19 gennaio 2017 ore 14:03, Luca Lippi
La terra trema, e lo sta facendo dal 24 agosto ininterrottamente. Il sisma avvertito con maggiore intensità ieri, 18 gennaio, ha fatto la sua vittima. Recuperato il corpo senza vita di un anziano di 83 anni morto nel crollo della sua stalla schiacciata dalla neve nel Teramano. Le notizie più drammatiche arrivano dall'hotel Rigopiano, nel Pescarese, dove secondo il presidente della Provincia, Antonio Di Marco, potrebbero esserci morti fra i 20 ospiti dell'hotel colpito dalla bufera di neve, una vittima già è stata estratta nella notte. 
Lo sciame sismico ha superato ieri la magnitudo 5 nel Centro Italia, con epicentro tra L'Aquila e Rieti. Secondo l'Istituto nazionale di Geofisica e Vulcanologia (Ingv),non si è mai vista una serie di terremoti succedersi con queste modalità. Numerose le frazioni isolate, difficoltà per i soccorsi nel muoversi sotto la neve e nel gelo, con molte strade interrotte o impraticabili.
Gli ultimi due terremoti, del 26 e del 30 ottobre, hanno deformato un'area di 600 chilometri quadrati con nuovi avvallamenti e rilievi.

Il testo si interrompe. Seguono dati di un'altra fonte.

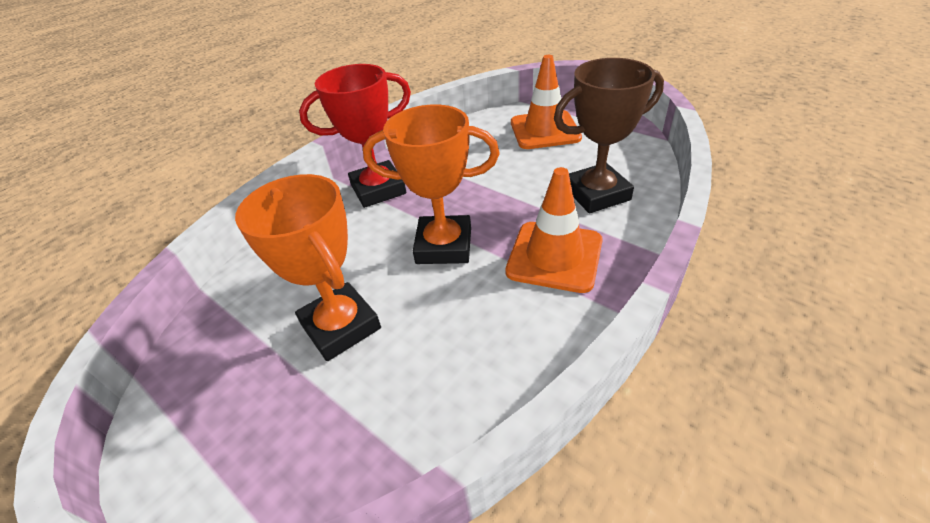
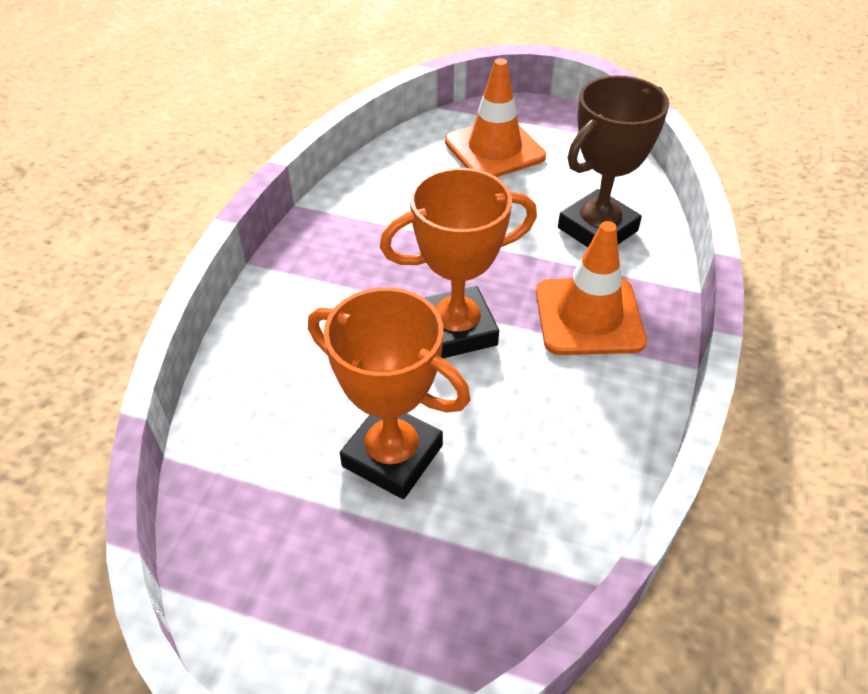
camera: 25 degrees left, 5 degrees up
red trophy [299,64,411,208] -> none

La zona in cui si sono verificati "i maggiori movimenti del terreno" è stata delimitata dai ricercatori con un'ellisse lunga circa 40 chilometri e larga circa 15, ha rilevato Stefano Salvi dell'Ingv. L'ellisse si estende da Pieve Torina, che si trova immediatamente all'esterno di questa figura ideale, fino ad Accumoli, a Sud e in questa zona i dati dei satelliti hanno indicato le maggiori deformazioni del suolo ognuna delle quali "rappresenta un abbassamento del terreno di circa 3 centimetri superiore alle frange adiacenti". All'interno dell'elisse, dove le frange sono più fitte, si trova la zona in cui il suolo si è abbassato fino a 70 centimetri, vicino a Castelluccio di Norcia. "Fuori dall'ellisse, a Est e a Ovest, il terreno è stato sollevato di alcuni centimetri".
Il terremoto di ieri è stato rilevato in un’area relativamente piccola poco più di 10 chilometri di lunghezza e meno della metà di larghezza.

Terremoto Centro italia: ancora scosse e una vittima nel teramano

Ha spiegato Warner Marzocchi, sismologo Ingv (Istituto nazionale geofisica e vulcanologia) intervistato dall’agenzia Dire: “Le scosse di questa mattina (ieri, ndr) hanno rinvigorito la sequenza sismica partita lo scorso 24 agosto, quindi ci aspettiamo più terremoti di quelli che sono stati osservati nell’ultima settimana. Nel giro di un paio di ore (le scosse) sono state tutte di magnitudo superiore a 5 e tale sequenza sismica, anche se avvenuta in un’area limitrofa a quella interessata lo scorso agosto, riteniamo sia sempre parte della sequenza cominciata ad agosto. Da quella data l’attività dell’area è sempre stata sicuramente sopra quella che è la normalità”.
Effetto domino
In sostanza si conferma la teoria, del fenomeno di un contagio sismico tra faglie adiacenti. A tale proposito il geologo Andra Billi dell’Istituto di geologia ambientale e geoingegneria del Cnr (Igag-Cnr) spiega: “Quando una faglia genera un terremoto, la faglia stessa si libera dello stress al quale era sottoposta immediatamente prima del terremo e trasferisce parte di tale stress ai segmenti di faglia adiacenti, che in un lasso di tempo imprevedibile (ore, giorni, mesi, anni) possono a loro volta generare terremoti e di nuovo ‘contagiare’ le faglie adiacenti”. Conclude Billi: "Tali terremoti saranno sicuramente seguiti nelle prossime ore da uno sciame di repliche sismiche la cui intensità è difficilmente prevedibile”.
Il terremoto non è prevedibile
Non è prevedibile perché, purtroppo, l'evento sismico è la liberazione di energia compressa., può avvenire in qualunque momento!
Il sismologo Marzocchi dell’Ingv è piuttosto chiaro sull’argomento:Noi non riusciamo a prevedere esattamente il momento in cui avverrà un grosso sisma ma questa area è storicamente una delle zone maggiormente colpite". 
A livello geofisico, aggiunge Marzocchi, sta avvenendo una distensione ed è come “se l’area adriatica e l’area tirrenica tirassero in due direzioni diverse quindi c’è una sorta di stiramento della crosta e questi terremoti sono la conseguenza”.
E finché l’attività sismica si mantiene ad alto livello “il fatto che ci possano essere terremoti c’è”, conclude il sismologo.